Text provided ::
----

Manzo has over 85% Hispanic students, and over 92% of its students are on free or reduced lunch. It’s on the school closure list because it’s underenrolled and its test scores, especially in math, are low. The staff, however, is working hard to bring up the math scores, and the fifth grade reading and writing scores are high, a very encouraging sign. The ecological project is young — it began about 4 years ago — and it’s already attracting students from outside the neighborhood. My sense is, if this school is given time to develop its mix of traditional classroom learning and desert-friendly ecological education, along with the opportunity to build the number of staff members who are committed to its innovative model, it will continue to improve, maybe even provide a model for TUSD and some much needed positive publicity for the District’s efforts to provide a variety of opportunities for its students.

Manzo_6

The garden (with rock paths between the rows of vegetables) and the cisterns that supply its water.

Manzo_5

The newly erected greenhouse which will be dedicated Friday (more about the dedication in a later post).

Manzo_4

The compost piles being pecked at by chickens, whose coop is in the background.

Manzo_2

The principal, Mark Alvarez, who attended TUSD, later taught at many of the schools he attended, and has been principal at Manzo for 3 years. Over his left shoulder is Moses Thompson, the school counselor who guided the ecology project from the beginning.

----

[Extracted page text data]
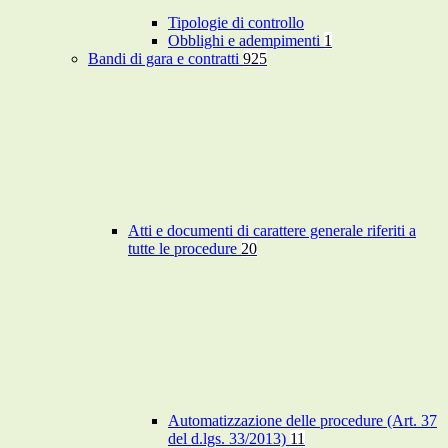
Tipologie di controllo
Obblighi e adempimenti
1
Bandi di gara e contratti
925
Atti e documenti di carattere generale riferiti a
tutte le procedure
20
Automatizzazione delle procedure (Art. 37
del d.lgs. 33/2013)
11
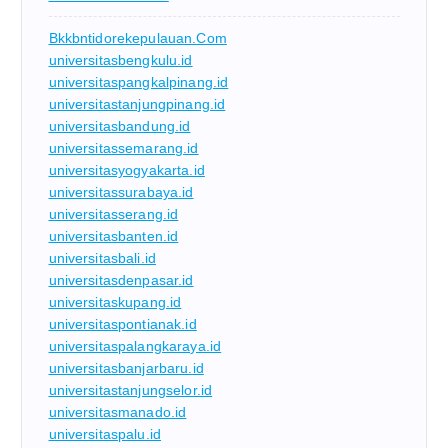
Bkkbntidorekepulauan.com
universitasbengkulu.id
universitaspangkalpinang.id
universitastanjungpinang.id
universitasbandung.id
universitassemarang.id
universitasyogyakarta.id
universitassurabaya.id
universitasserang.id
universitasbanten.id
universitasbali.id
universitasdenpasar.id
universitaskupang.id
universitaspontianak.id
universitaspalangkaraya.id
universitasbanjarbaru.id
universitastanjungselor.id
universitasmanado.id
universitaspalu.id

----

Your task ::
Answer these questions using the text about Manzo school:
(a) What share of Manzo's students are on free or reduced lunch?
(b) On what day will the newly erected greenhouse be dedicated?
(c) For how many years has Mark Alvarez been principal at Manzo?

Written reply ::
(a) Over 92%
(b) Friday
(c) 3 years